Do you find it easier if....

nev_vern

Member
....somebody makes an effort to talk to you?

Example:

When i first started work, it took me around 6 months to talk to anybody their, if someone talked to me i would give simple one word replies. My farther also works in the same place as me, and he was like "talk to people, have a laugh and get to know everyone", and i was like thinking to myself "yeah, well ummm, you know what, i would love to, but hey, their is something wrong with my mind!". But one day, this new girl started working, and everytime she came up to talk to me, usually when we were having a 5 mins smoke break. At first i could not think of anything to say, and give her my simple one word replies, but she kept talking, for no reason. Why was she talking to me? i have no idea, she does not like me or anything, she has a boyfriend. But, i started feeling comfortable around her within a week, and i heard myself talking more with her, actually having conversations. Now, after she has been working for months where i work, she just comes up to me and gives me a hug every now and then, especially if we have not seen each other for a few days, she says she missed me. Which i think is nice, no girl ever hugs me apart from her, not even my mom. I am also trying to work out, why does she hug me? I have not asked, and neither will ever ask, and she does not know about my problems.

Do you people get comfortable around people if they put out a real effort to talk to you, wether you talk to them back or not? wether your strangers or not? (like we were)
 

Skog

Well-known member
nev_vern said:
Do you find it easier if....somebody makes an effort to talk to you?

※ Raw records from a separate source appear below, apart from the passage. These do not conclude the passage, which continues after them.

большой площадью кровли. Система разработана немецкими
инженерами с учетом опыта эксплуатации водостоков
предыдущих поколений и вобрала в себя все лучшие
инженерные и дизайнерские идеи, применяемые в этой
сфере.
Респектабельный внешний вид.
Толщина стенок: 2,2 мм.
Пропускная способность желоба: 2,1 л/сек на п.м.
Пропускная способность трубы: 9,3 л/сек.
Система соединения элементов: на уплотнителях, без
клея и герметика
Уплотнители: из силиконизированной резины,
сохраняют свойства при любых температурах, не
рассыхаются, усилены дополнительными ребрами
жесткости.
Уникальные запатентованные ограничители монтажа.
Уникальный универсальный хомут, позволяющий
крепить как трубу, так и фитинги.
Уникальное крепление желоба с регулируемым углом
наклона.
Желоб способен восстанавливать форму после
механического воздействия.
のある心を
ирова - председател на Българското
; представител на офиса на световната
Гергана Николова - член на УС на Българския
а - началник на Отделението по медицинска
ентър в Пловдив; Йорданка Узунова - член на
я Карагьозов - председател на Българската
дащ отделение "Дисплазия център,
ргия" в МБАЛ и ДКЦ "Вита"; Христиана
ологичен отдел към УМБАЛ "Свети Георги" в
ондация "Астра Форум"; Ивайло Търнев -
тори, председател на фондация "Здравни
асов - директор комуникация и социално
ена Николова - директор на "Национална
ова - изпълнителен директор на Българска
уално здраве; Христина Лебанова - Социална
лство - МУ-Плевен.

Of course. Someone else initiating the conversation is at least some sign of acceptance (not rejection).

Some people are naturally conversational and prone to touching or hugging others. Whether she would be interested in you as a boyfriend or not, it is definitely behavior intended to encourage you to have some kind of relationship. Personally, I find it easier to talk to someone of the opposite sex (females) about what's bothering me, and I wish those opportunities arose more frequently.

Even if you can't initiate the hugs, try smiling and saying pleasant things in response so your friend knows you appreciate the attention. Tell her you miss her, too. Good luck.